The report, along with another study published today in the New England Journal of Medicine on nurses who gave AIDS patients mouth-to-mouth resuscitation, seemed to indicate the killer disease cannot be transmitted easily by oral contact.

Dr. David Ho and colleagues at the Massachusetts General Hospital said in their report that they tried to find the virus in the saliva of 71 homosexual men whose blood showed signs of the acquired immune deficiency syndrome virus.

The virus was found in only one of the 19 homosexuals who was seriously ill with the disease and in none of the remaining men, who either had AIDS-like symptoms or no symptoms at all, the report said.

Presence Infrequent

The AIDS virus "is present infrequently in the saliva of infected persons. When it was detected in the saliva of one patient . . . the amount of virus present was small," the group concluded.

In a separate report, doctors at the University of North Carolina School of Medicine and the Centers for Disease Control in Atlanta said they have been unable to find any evidence of the AIDS virus in two nurses nine months after they gave mouth-to-mouth resuscitation to a 28-year-old hemophiliac with AIDS.

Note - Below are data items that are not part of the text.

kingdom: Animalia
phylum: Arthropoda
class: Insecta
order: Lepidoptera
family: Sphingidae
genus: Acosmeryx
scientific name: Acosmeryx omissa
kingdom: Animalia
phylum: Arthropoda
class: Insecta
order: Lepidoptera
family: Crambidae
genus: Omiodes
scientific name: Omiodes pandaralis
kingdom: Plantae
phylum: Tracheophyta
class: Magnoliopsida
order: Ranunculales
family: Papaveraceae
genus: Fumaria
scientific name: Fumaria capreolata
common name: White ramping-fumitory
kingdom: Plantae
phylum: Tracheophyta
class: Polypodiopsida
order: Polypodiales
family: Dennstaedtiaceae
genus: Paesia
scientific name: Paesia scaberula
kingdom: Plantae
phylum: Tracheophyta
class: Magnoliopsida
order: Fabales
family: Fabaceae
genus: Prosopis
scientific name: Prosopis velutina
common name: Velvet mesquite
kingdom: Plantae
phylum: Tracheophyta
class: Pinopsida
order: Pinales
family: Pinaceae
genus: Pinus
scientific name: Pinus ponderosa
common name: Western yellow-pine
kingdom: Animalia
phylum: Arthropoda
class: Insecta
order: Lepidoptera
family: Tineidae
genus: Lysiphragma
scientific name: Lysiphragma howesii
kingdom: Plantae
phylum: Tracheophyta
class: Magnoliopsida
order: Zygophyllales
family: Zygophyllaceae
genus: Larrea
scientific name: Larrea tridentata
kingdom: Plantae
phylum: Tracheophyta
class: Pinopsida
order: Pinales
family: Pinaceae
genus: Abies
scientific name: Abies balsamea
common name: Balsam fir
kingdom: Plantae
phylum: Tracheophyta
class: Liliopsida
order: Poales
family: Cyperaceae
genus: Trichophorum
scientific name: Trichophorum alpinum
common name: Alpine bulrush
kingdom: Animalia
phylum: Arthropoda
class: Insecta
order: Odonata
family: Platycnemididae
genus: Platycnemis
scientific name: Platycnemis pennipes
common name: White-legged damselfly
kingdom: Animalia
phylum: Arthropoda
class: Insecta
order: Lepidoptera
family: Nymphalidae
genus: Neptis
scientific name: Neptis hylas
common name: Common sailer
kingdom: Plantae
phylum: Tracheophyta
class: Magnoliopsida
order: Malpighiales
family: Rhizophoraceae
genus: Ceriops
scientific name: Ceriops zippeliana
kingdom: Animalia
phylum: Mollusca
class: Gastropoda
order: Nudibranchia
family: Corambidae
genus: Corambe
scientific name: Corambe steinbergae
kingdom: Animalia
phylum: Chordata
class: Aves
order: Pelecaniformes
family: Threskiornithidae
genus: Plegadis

Although health care workers should avoid direct mouth-to-mouth contact with an AIDS patient, the doctors concluded, the case is further evidence that the risk of passing AIDS through saliva of an infected person is probably quite low.

The discovery last year that the virus can be isolated from the saliva of infected persons prompted widespread concern that the deadly immune disease could be spread by kissing.